__WHAT TO PRODUCE__
Take the listing from its first line through the line that contains "the task. |" and please retype those lines exactly, leaving out the pictures.

__DATASET CONTENT__
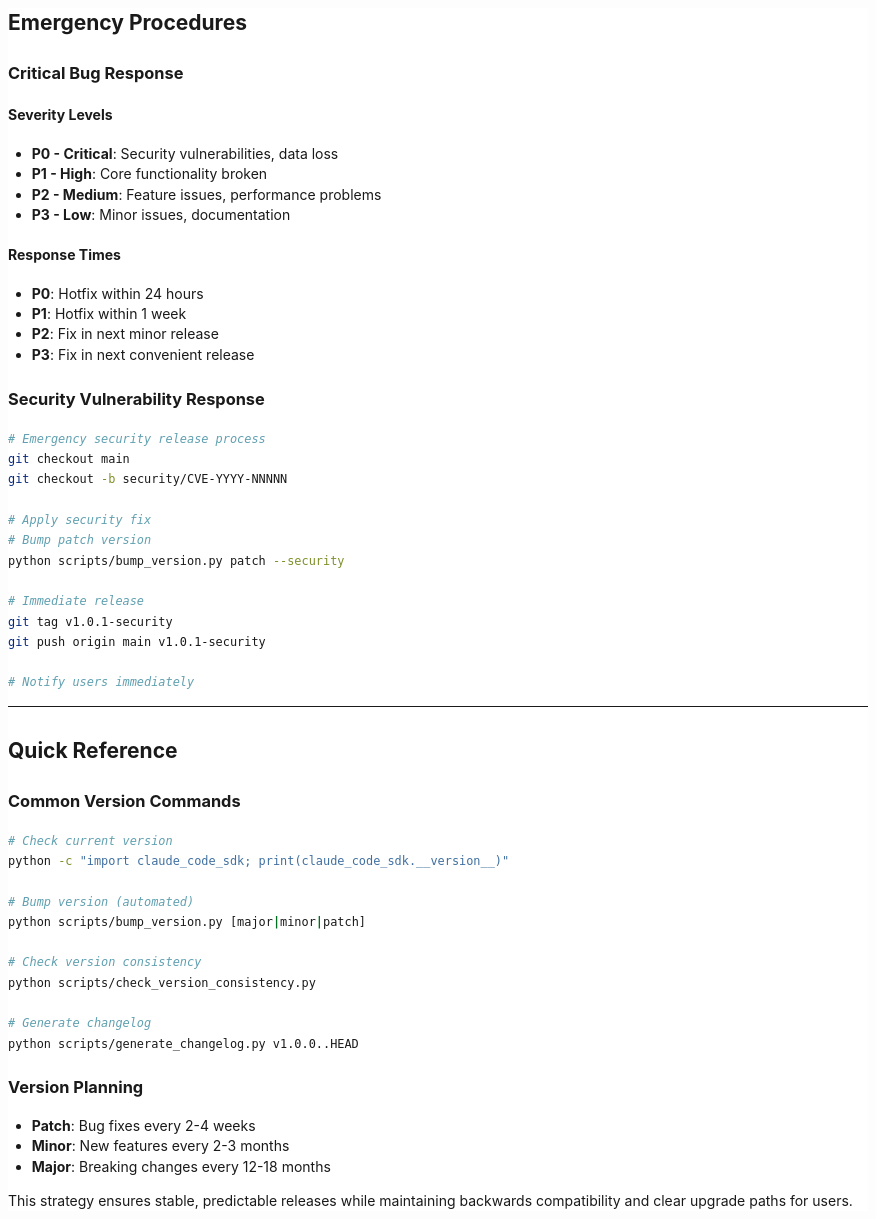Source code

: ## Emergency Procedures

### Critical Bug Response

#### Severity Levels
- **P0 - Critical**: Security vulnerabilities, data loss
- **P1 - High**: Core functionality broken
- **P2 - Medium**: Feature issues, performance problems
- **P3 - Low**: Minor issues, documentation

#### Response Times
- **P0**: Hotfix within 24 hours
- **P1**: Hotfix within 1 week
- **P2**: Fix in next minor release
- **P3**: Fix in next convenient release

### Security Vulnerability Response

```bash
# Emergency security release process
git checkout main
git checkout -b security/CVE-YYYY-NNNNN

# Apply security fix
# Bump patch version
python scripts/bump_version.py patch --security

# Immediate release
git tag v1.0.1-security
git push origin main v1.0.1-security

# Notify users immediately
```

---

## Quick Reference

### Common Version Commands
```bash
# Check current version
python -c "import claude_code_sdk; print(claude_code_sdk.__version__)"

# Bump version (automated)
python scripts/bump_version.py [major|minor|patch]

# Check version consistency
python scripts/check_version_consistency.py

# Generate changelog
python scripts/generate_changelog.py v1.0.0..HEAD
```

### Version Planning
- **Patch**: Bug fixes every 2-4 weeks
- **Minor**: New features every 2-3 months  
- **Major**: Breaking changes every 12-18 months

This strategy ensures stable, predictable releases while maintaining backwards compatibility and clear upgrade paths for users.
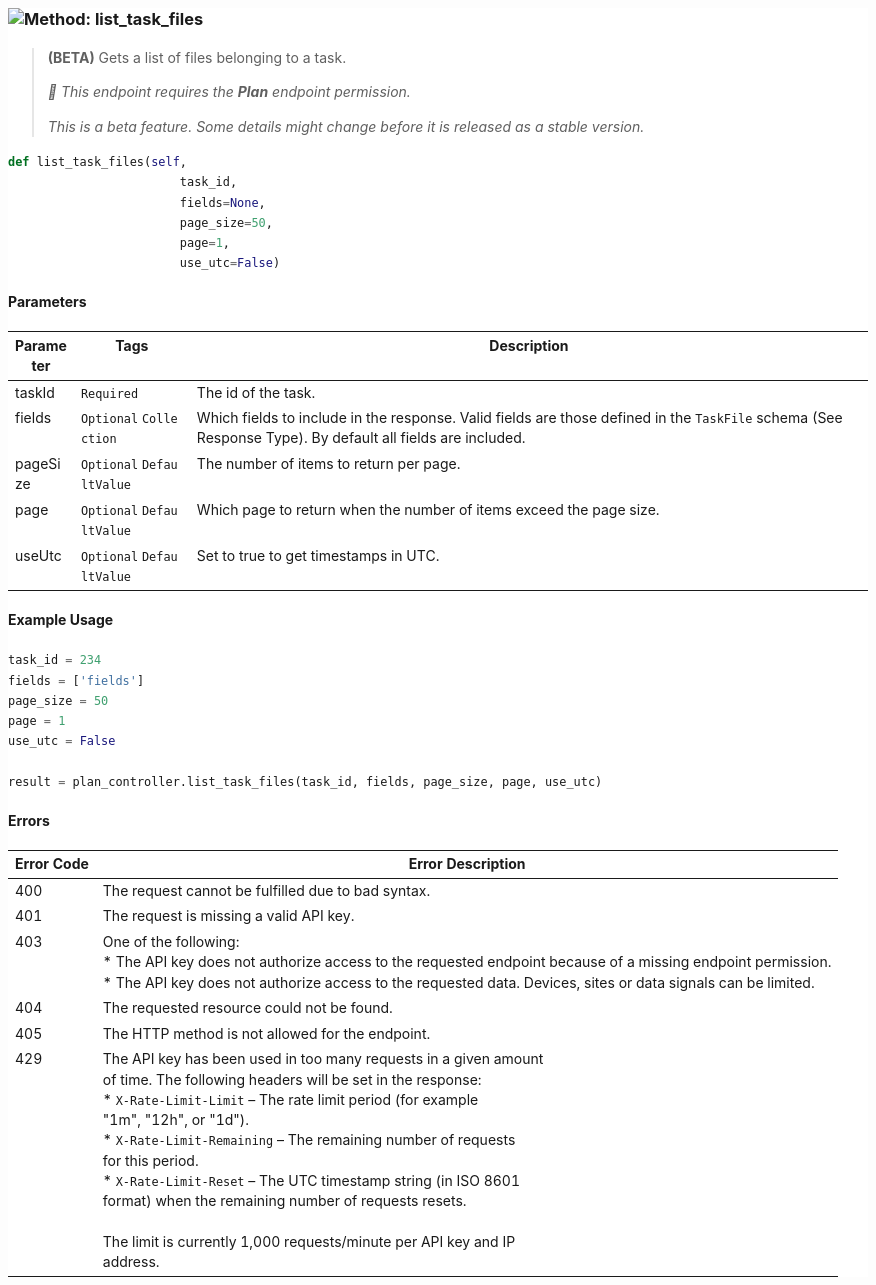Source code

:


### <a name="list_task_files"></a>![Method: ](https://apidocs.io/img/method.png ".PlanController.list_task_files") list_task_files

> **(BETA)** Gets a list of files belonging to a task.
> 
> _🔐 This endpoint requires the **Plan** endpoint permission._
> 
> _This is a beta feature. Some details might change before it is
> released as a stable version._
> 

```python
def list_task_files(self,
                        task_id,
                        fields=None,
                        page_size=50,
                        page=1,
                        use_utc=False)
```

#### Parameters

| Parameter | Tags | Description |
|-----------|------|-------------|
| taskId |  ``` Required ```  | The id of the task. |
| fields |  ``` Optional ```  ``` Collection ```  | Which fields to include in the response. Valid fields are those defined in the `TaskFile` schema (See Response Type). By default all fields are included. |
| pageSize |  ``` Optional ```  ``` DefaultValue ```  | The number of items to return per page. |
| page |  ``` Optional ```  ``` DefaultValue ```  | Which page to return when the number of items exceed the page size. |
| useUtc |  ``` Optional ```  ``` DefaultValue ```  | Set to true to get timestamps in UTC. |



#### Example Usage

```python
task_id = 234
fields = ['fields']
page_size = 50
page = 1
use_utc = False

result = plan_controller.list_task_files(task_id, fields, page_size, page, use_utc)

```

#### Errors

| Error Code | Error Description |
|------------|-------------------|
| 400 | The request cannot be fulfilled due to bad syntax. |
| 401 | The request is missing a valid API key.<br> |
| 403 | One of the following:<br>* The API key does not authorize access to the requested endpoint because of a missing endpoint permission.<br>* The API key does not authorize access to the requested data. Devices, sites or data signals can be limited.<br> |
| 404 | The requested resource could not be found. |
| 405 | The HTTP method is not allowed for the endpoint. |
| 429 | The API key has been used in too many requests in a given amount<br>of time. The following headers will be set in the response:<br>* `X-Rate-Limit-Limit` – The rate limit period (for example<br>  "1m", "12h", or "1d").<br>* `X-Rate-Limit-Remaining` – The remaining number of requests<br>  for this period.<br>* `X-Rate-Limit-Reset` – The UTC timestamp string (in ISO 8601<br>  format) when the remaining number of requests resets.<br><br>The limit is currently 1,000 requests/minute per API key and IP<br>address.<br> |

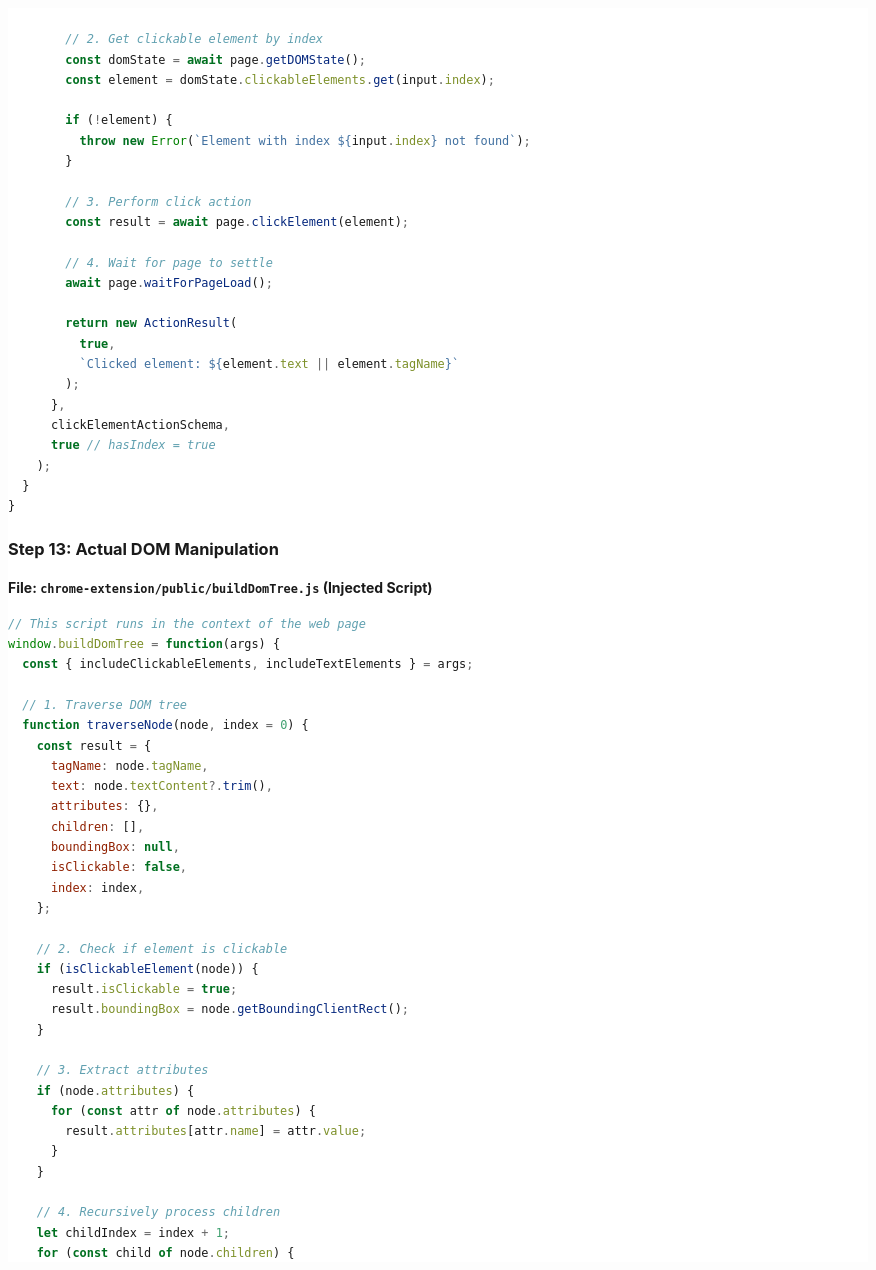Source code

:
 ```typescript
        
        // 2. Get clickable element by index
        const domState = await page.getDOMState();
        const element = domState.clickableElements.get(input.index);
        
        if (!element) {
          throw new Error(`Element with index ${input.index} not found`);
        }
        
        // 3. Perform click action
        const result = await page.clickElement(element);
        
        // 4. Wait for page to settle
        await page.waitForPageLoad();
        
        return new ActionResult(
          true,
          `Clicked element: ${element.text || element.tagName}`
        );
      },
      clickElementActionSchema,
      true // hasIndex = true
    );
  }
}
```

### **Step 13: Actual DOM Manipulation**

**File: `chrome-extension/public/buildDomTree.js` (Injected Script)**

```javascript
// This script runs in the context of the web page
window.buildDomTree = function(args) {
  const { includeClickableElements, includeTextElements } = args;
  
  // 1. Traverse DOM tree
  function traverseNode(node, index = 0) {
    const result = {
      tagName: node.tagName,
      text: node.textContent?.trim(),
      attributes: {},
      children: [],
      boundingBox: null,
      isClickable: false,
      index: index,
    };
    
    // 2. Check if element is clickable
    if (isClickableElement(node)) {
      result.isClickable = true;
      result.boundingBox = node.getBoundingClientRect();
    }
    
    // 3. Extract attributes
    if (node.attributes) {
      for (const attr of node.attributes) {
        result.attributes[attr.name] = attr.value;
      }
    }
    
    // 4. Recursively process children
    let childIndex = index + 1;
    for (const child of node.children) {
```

__ANSWER BELOW__
Source code

: ## Emergency Procedures

### Critical Bug Response

#### Severity Levels
- **P0 - Critical**: Security vulnerabilities, data loss
- **P1 - High**: Core functionality broken
- **P2 - Medium**: Feature issues, performance problems
- **P3 - Low**: Minor issues, documentation

#### Response Times
- **P0**: Hotfix within 24 hours
- **P1**: Hotfix within 1 week
- **P2**: Fix in next minor release
- **P3**: Fix in next convenient release

### Security Vulnerability Response

```bash
# Emergency security release process
git checkout main
git checkout -b security/CVE-YYYY-NNNNN

# Apply security fix
# Bump patch version
python scripts/bump_version.py patch --security

# Immediate release
git tag v1.0.1-security
git push origin main v1.0.1-security

# Notify users immediately
```

---

## Quick Reference

### Common Version Commands
```bash
# Check current version
python -c "import claude_code_sdk; print(claude_code_sdk.__version__)"

# Bump version (automated)
python scripts/bump_version.py [major|minor|patch]

# Check version consistency
python scripts/check_version_consistency.py

# Generate changelog
python scripts/generate_changelog.py v1.0.0..HEAD
```

### Version Planning
- **Patch**: Bug fixes every 2-4 weeks
- **Minor**: New features every 2-3 months  
- **Major**: Breaking changes every 12-18 months

This strategy ensures stable, predictable releases while maintaining backwards compatibility and clear upgrade paths for users.
Source code

:


### <a name="list_task_files"></a>![Method: ](https://apidocs.io/img/method.png ".PlanController.list_task_files") list_task_files

> **(BETA)** Gets a list of files belonging to a task.
> 
> _🔐 This endpoint requires the **Plan** endpoint permission._
> 
> _This is a beta feature. Some details might change before it is
> released as a stable version._
> 

```python
def list_task_files(self,
                        task_id,
                        fields=None,
                        page_size=50,
                        page=1,
                        use_utc=False)
```

#### Parameters

| Parameter | Tags | Description |
|-----------|------|-------------|
| taskId |  ``` Required ```  | The id of the task. |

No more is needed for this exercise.